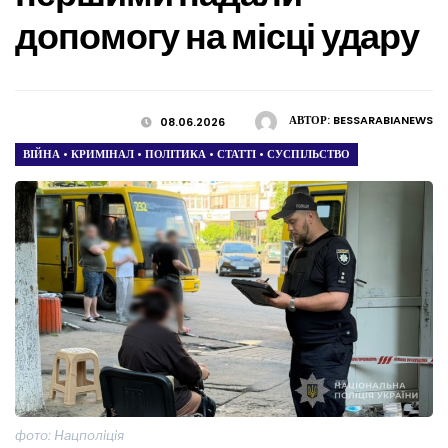
допомогу на місці удару
АВТОР:
BESSARABIANEWS
08.06.2026
ВІЙНА
•
КРИМІНАЛ
•
ПОЛІТИКА
•
СТАТТІ
•
СУСПІЛЬСТВО
фото: Нацполіція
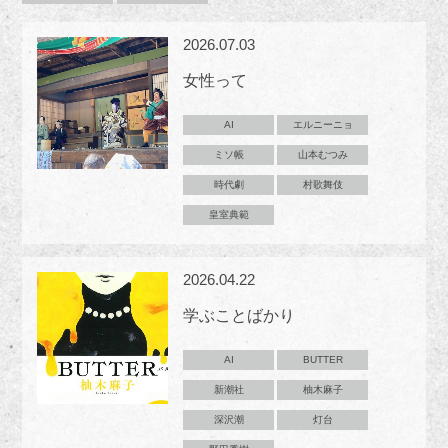
2026.07.03
女性って
AI
エルニーニョ
ミソ帳
山本むつみ
時代劇
村歌舞伎
皇室典範
2026.04.22
学ぶことばかり
AI
BUTTER
新潮社
柚木麻子
深沢潮
灯台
+ + + +
Assignment:
Everything in the records above should be printed exactly, apart from the pictures.

Output for this task:
допомогу на місці удару
АВТОР:
BESSARABIANEWS
08.06.2026
ВІЙНА
•
КРИМІНАЛ
•
ПОЛІТИКА
•
СТАТТІ
•
СУСПІЛЬСТВО
фото: Нацполіція
2026.07.03
女性って
AI
エルニーニョ
ミソ帳
山本むつみ
時代劇
村歌舞伎
皇室典範
2026.04.22
学ぶことばかり
AI
BUTTER
新潮社
柚木麻子
深沢潮
灯台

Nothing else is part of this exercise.